MATERIAL PROVIDED:
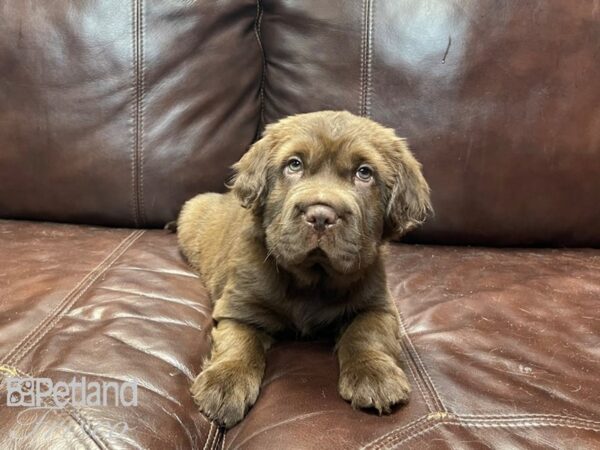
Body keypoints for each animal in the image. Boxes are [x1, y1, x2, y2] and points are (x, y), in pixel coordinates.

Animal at [177, 110, 432, 428]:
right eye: (294, 164)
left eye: (364, 172)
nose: (321, 216)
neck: (313, 278)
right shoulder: (239, 305)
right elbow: (239, 341)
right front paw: (224, 383)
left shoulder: (378, 303)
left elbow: (367, 332)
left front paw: (375, 376)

WHAT IS NEEDED: Your answer must hold the line containing "nose: (321, 216)" and all lines after it in the entries above, exactly, and nothing else.

TASK ANSWER:
nose: (321, 216)
neck: (313, 278)
right shoulder: (239, 305)
right elbow: (239, 341)
right front paw: (224, 383)
left shoulder: (378, 303)
left elbow: (367, 332)
left front paw: (375, 376)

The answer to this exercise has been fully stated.